# Excellent video from the 1994 Paris Roubaix on YouTube



## ziggurat22 (Jul 13, 2005)

I was bored at work the other day and I found some old cycling footage on youtube.

It was unbelievable. I would post it here, but I'm not sure if I'm allowed.

I've never seen much footage from old races, so this was a really good find for me. A question: who would the English commentator in the video be from back then? It wasn't Phil or Paul. The guy had a ton of energy and was really exciting to listen to (not a knock on Phil and Paul, just an observation). 

It's a 4 minute clip of the '94 race. It was nasty and muddy as hell, and two of the favorite riders in the race (the names escape me at the moment, but one was Italian, Balerini I think, and the other French, Duclos-Lasalle or something) both punctured and raced on flat tires in the mud for several km's before a support vehicle got up to them, and even then, they had to fight for extra wheels. It was unreal and the commentator was going bizzerk.

Anyone seen this?

I reckon I can get all the old races on DVD, but it was a cool find nonetheless.


----------



## 32and3cross (Feb 28, 2005)

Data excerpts
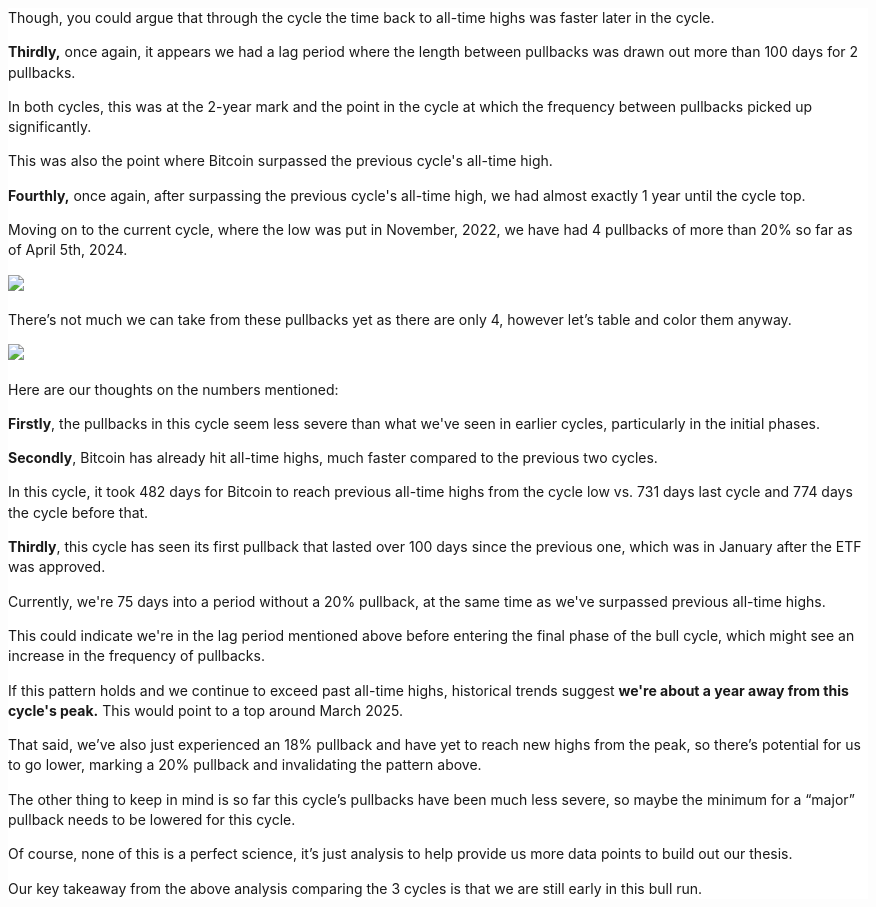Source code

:Though, you could argue that through the cycle the time back to all-time highs was faster later in the cycle.

**Thirdly,** once again, it appears we had a lag period where the length between pullbacks was drawn out more than 100 days for 2 pullbacks. 

In both cycles, this was at the 2-year mark and the point in the cycle at which the frequency between pullbacks picked up significantly. 

This was also the point where Bitcoin surpassed the previous cycle's all-time high.

**Fourthly,** once again, after surpassing the previous cycle's all-time high, we had almost exactly 1 year until the cycle top.

Moving on to the current cycle, where the low was put in November, 2022, we have had 4 pullbacks of more than 20% so far as of April 5th, 2024.

![](https://lh7-us.googleusercontent.com/hXnX0SBEVQtHGPMbkq09ysuONXfVEKn7zVYAoRLOl9MBJmIFL80H2Br3S_AiO8LUQTbC79iYlVzS9IBICNf8u1cf6JL3b5pN4B3qdtkWggRV9-TOi1nXvqWC6ZU05gDDw0LQcMTVYGFK2QW8SCpJ9hg)

There’s not much we can take from these pullbacks yet as there are only 4, however let’s table and color them anyway.

![](https://media.beehiiv.com/cdn-cgi/image/fit=scale-down,format=auto,onerror=redirect,quality=80/uploads/asset/file/bc071845-e388-4a62-9269-7021a0ce311a/Screenshot_2024-04-05_at_8.31.17_PM.png?t=1712329286)

Here are our thoughts on the numbers mentioned:

**Firstly**, the pullbacks in this cycle seem less severe than what we've seen in earlier cycles, particularly in the initial phases.

**Secondly**, Bitcoin has already hit all-time highs, much faster compared to the previous two cycles. 

In this cycle, it took 482 days for Bitcoin to reach previous all-time highs from the cycle low vs. 731 days last cycle and 774 days the cycle before that.

**Thirdly**, this cycle has seen its first pullback that lasted over 100 days since the previous one, which was in January after the ETF was approved. 

Currently, we're 75 days into a period without a 20% pullback, at the same time as we've surpassed previous all-time highs.

This could indicate we're in the lag period mentioned above before entering the final phase of the bull cycle, which might see an increase in the frequency of pullbacks. 

If this pattern holds and we continue to exceed past all-time highs, historical trends suggest **we're about a year away from this cycle's peak.** This would point to a top around March 2025.

That said, we’ve also just experienced an 18% pullback and have yet to reach new highs from the peak, so there’s potential for us to go lower, marking a 20% pullback and invalidating the pattern above. 

The other thing to keep in mind is so far this cycle’s pullbacks have been much less severe, so maybe the minimum for a “major” pullback needs to be lowered for this cycle.

Of course, none of this is a perfect science, it’s just analysis to help provide us more data points to build out our thesis.

Our key takeaway from the above analysis comparing the 3 cycles is that we are still early in this bull run. 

### WORK TO COMPLETE
**a.** Summarize the Paris Roubaix thread in two sentences.
**b.** Continue the Paris Roubaix thread from the point where it ends.
The items above can be left aside.

### ANSWERS TO THE EXERCISE
**a.** A poster who came across a four-minute YouTube clip of the muddy 1994 Paris Roubaix asks who the energetic English commentator was, noting it was neither Phil nor Paul. The clip shows two favorites, thought to be Balerini and Duclos-Lasalle, who punctured, rode on flat tires through the mud for several kilometers, and then had to fight for spare wheels.

**b.**
Good luck getting any of the old races on DVD, and if you find a source please share. I have the 94 R-R on VHS its one great watch.


----------



## Dwayne Barry (Feb 16, 2003)

ziggurat22 said:


> Anyone seen this?
> 
> I reckon I can get all the old races on DVD, but it was a cool find nonetheless.


Isn't that the real muddy one that Tchmil wins, bunny hopping the traffic islands on the run-in to Roubaix? Also the the original Super Mario rides in support of Tchmil before he focused on cross.


----------



## ziggurat22 (Jul 13, 2005)

Dwayne Barry said:


> Isn't that the real muddy one that Tchmil wins, bunny hopping the traffic islands on the run-in to Roubaix? Also the the original Super Mario rides in support of Tchmil before he focused on cross.


It must be, because he did win the '94 edition, however, I only know that because I just looked it up (the clip doesn't show what you speak of). That sounds cool though. Yes, it was super, super muddy.

There's also footage on youtube of the '96 Ronde and the '96 Fleche featuring Lance. The latter is cool because of the Flemish commentary in the clip. All of the clips are posted by the same guy. How did this guy find this stuff?


----------



## Dwayne Barry (Feb 16, 2003)

ziggurat22 said:


> It must be, because he did win the '94 edition, however, I only know that because I just looked it up (the clip doesn't show what you speak of). That sounds cool though. Yes, it was super, super muddy.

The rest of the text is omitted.